News
Wintermute hack recreated; learn what went wrong on 20 Sept.
Hong Kong-based digital asset company Amber Group decoded the Wintermute hack that took place last month. The hack that occurred on 20 September caused the trading platform to lose approximately $160 million to the exploit.
A little about the hack
As reported by AMBCrypto earlier, the hacker made away with more than $61 million in USD Coin [USDC], $29.4 million in Tether [USDT], and 671 wrapped Bitcoin [wBTC] worth more than $13 million.
Several other altcoins worth millions of dollars were also a part of the stolen funds. The hacker gained funds spread across more than 90 altcoins.

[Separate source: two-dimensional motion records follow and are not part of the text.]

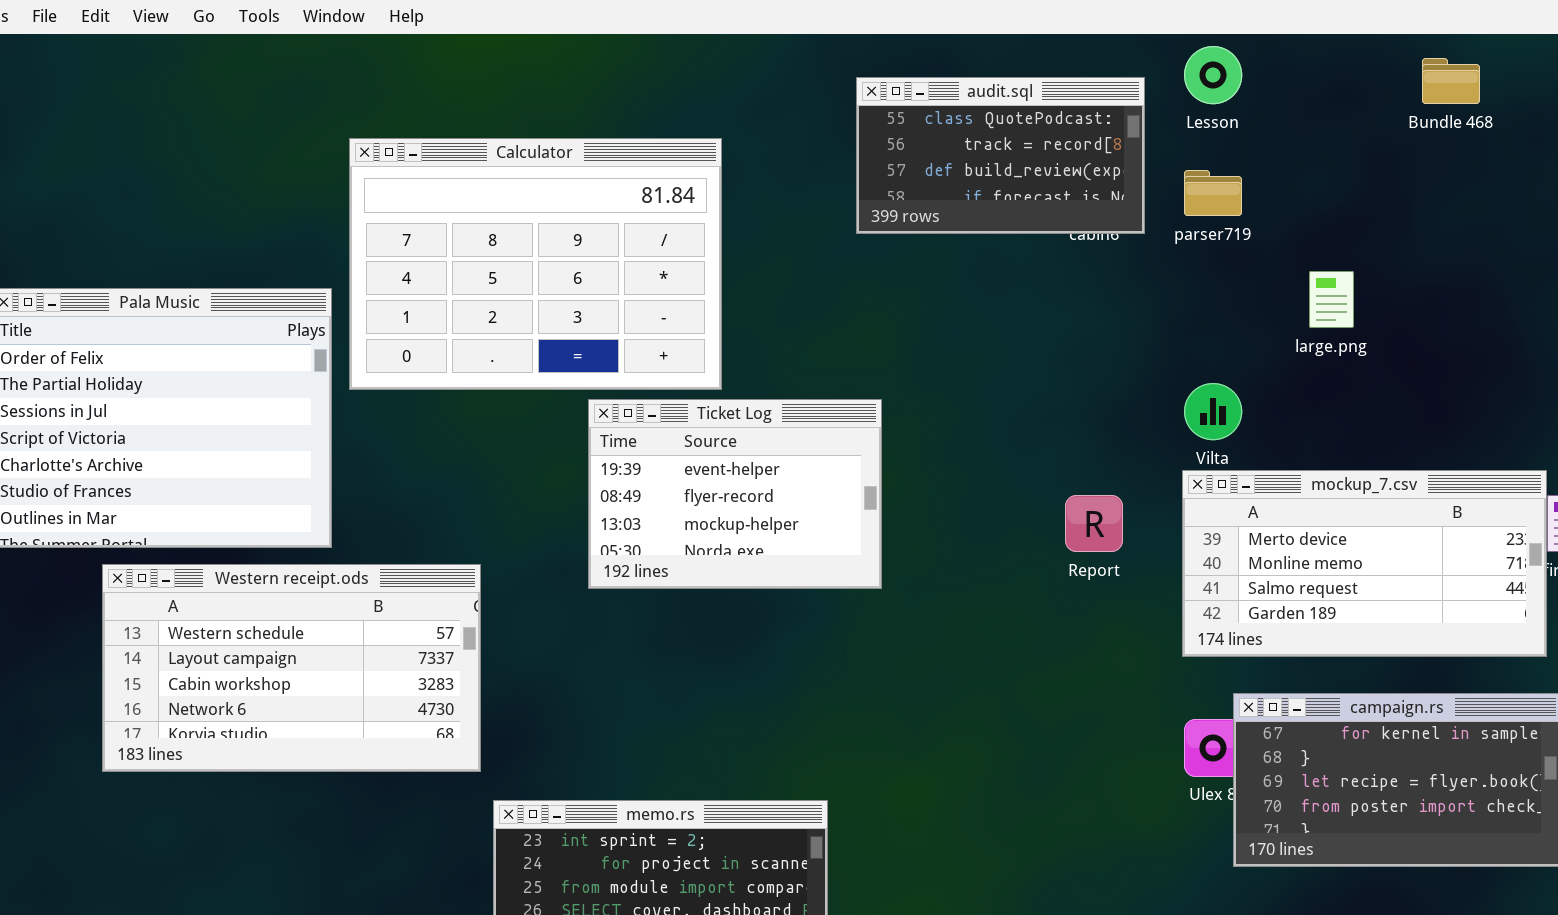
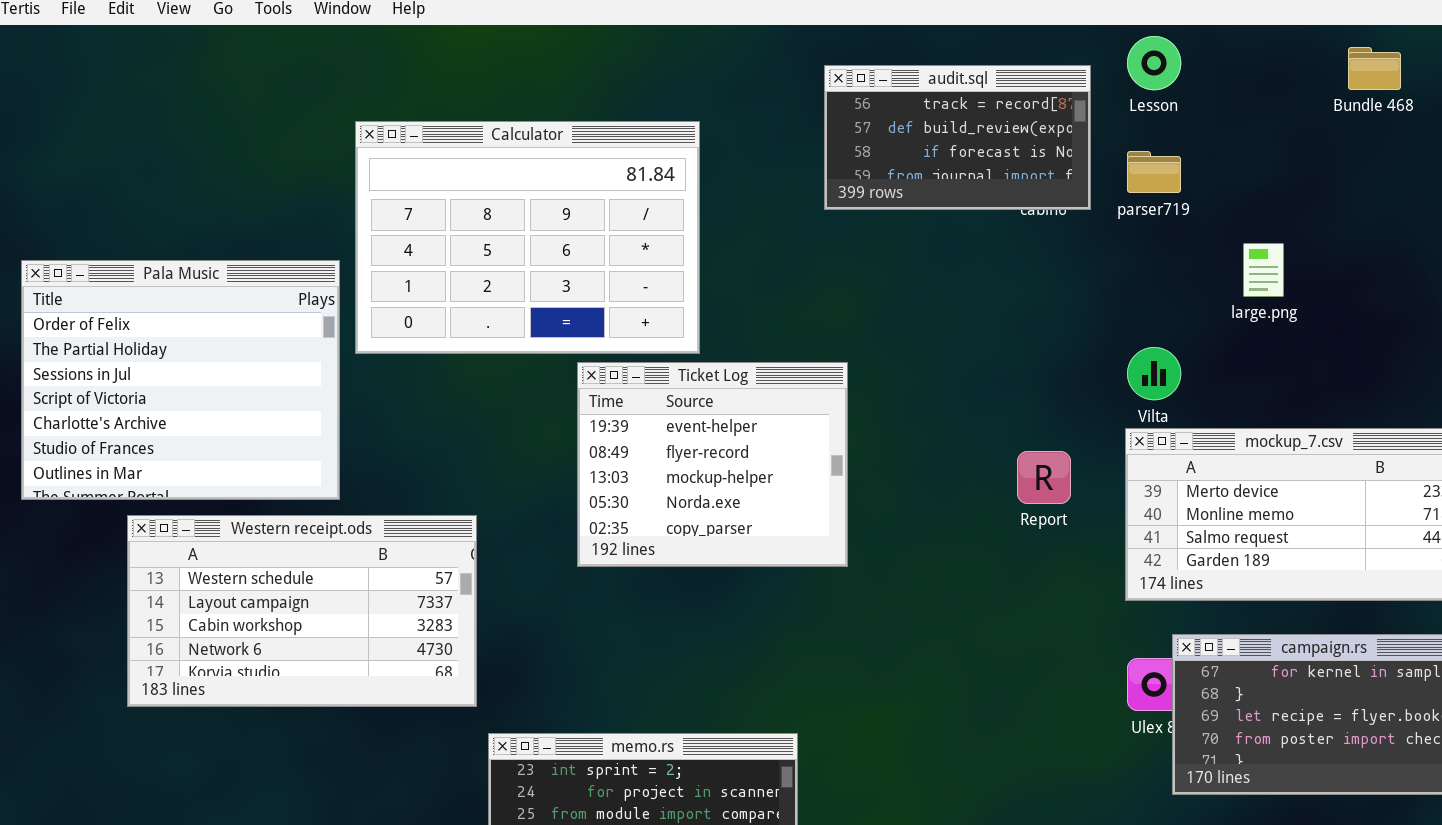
audit.sql: [856,77,1145,234] -> [824,65,1091,210], scrolled down 1 row
Ticket Log: [588,399,882,589] -> [577,362,848,567], resized

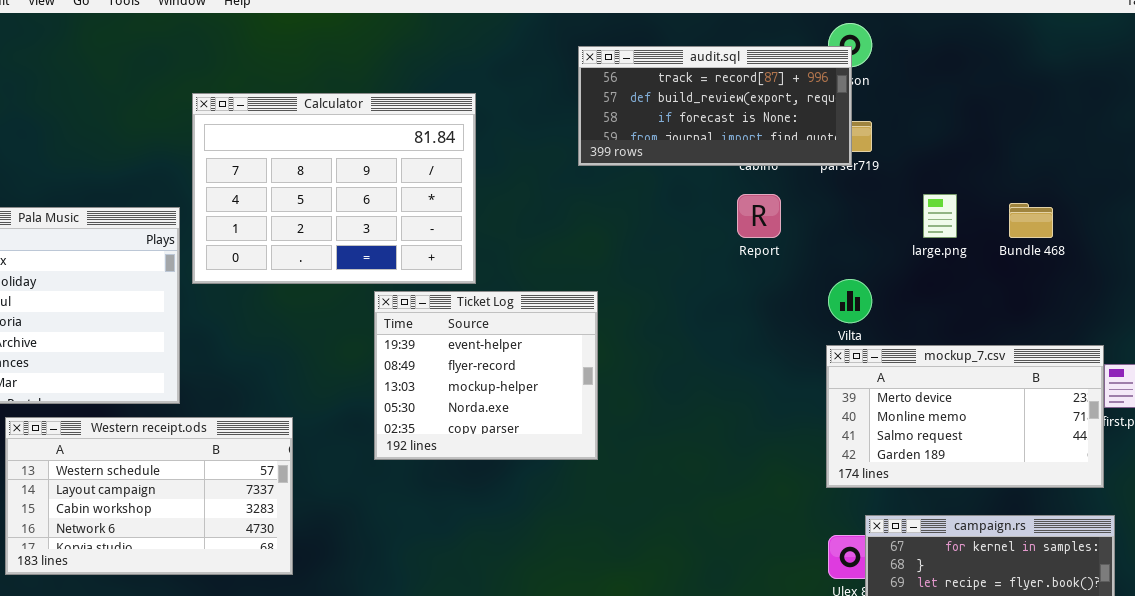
Bundle 468: [1348,47,1401,90] -> [1009,203,1053,238], moved
audit.sql: [824,65,1091,210] -> [578,46,852,166], resized
Report: [1017,451,1071,504] -> [737,194,781,238], moved

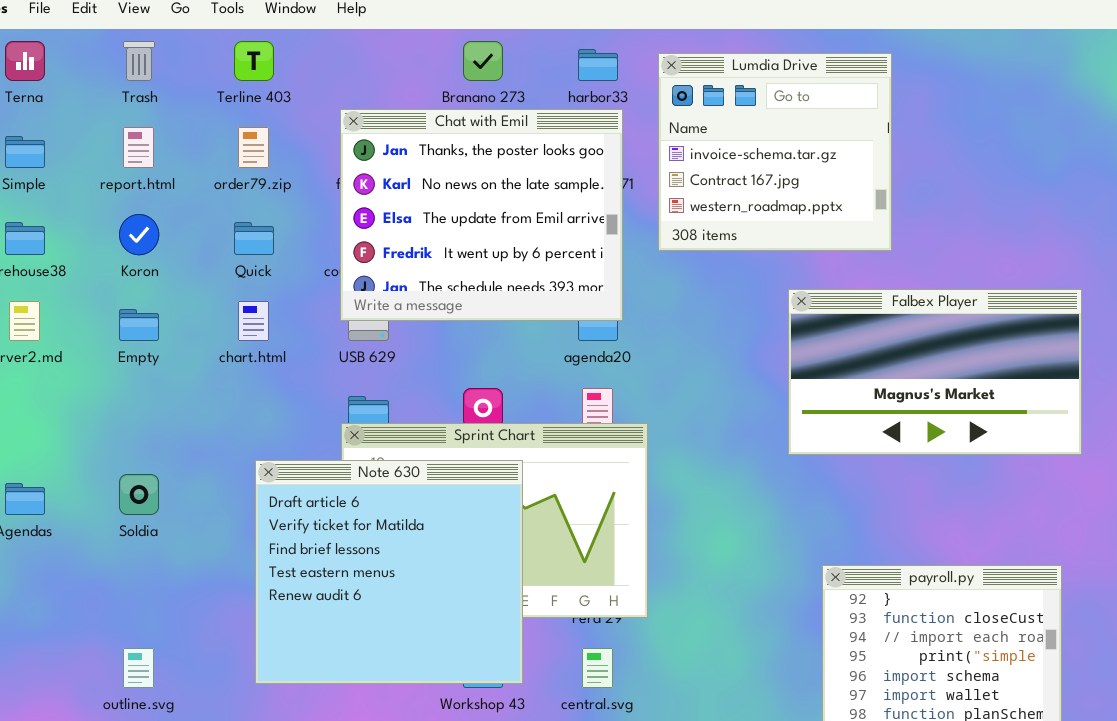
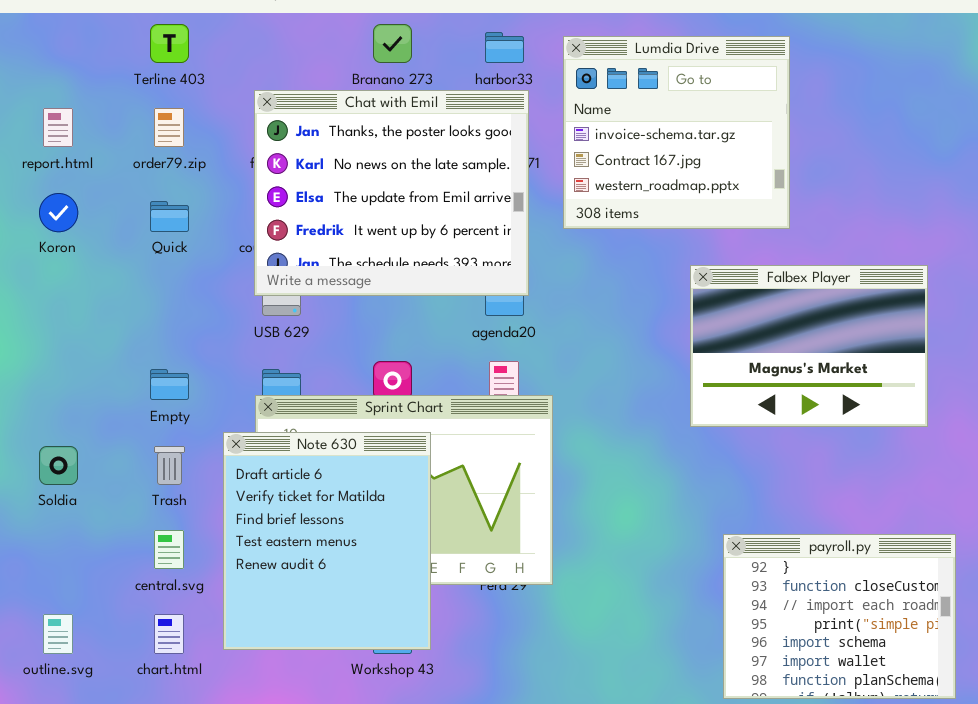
Trash: [123,41,155,81] -> [154,446,185,485], moved
Falbex Player: [788,289,1082,455] -> [690,265,928,427], resized
chart.html: [238,301,269,341] -> [154,614,184,654], moved
Empty: [119,309,159,341] -> [150,369,189,400], moved
Note 630: [255,460,523,684] -> [223,432,431,650], resized
central.svg: [582,648,613,688] -> [154,530,184,569], moved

Amber Group’s investigation
Amber Group managed to recreate the hack by cloning the algorithm that was reportedly used by the perpetrator. The process, according to Amber Group, was rather quick and didn’t involve the use of any sophisticated equipment.
Recall that crypto influencer @K06a previously stated that a brute force attack on Wintermute’s “vanity address” could theoretically be possible in 50 days using 1,000 graphics processing units. A vanity address is usually easily identifiable and thus comparatively vulnerable.
Wintemute stated after the hack that Profanity, an Ethereum address generation tool, was used to generate several of its addresses which happened to contain several zeros in front (vanity address).
2. The attack was likely linked to the Profanity-type exploit of our DeFi trading wallet. We did use Profanity and an internal tool to generate addresses with many zeroes in front. Our reason behind this was gas optimization, not “vanity”
— wishful cynic (@EvgenyGaevoy) September 20, 2022
Amber Group put this theory to the test and elaborated on how they exploited the Profanity bug to recreate the hacker’s exploit. For their test hack, the group used an Apple Macbook M1 with 16 GB RAM to process datasets related to the hack. They were able to recreate the algorithm in less than 48 hours. The blog further added,
“The actual process, not counting the precomputation, took about 40 minutes for one address with seven leading zeros. We finished the implementation and were able to crack the private key of 0x0000000fe6a514a32abdcdfcc076c85243de899b in less than 48 hours.”
Wintermute’s CEO Evgeny Gaevoy was not quite amused when Amber Group first revealed that it had successfully cloned the algorithm of the hack. Gaevoy responded to the news by
commenting “classy” on Amber Group’s tweet.classy
— wishful cynic (@EvgenyGaevoy) September 27, 2022
The Amber Group further stated,
“By reproducing hacks and exploits, we can build a better understanding of the attack surface spectrum across Web3. Better collective awareness of various patterns of hacks, flaws, and vulnerabilities hopefully contributes to a stronger and more attack-resistant future”
Amber Group emphasized the fact that addresses generated through Profanity were not secure and any funds linked with them were definitely unsafe.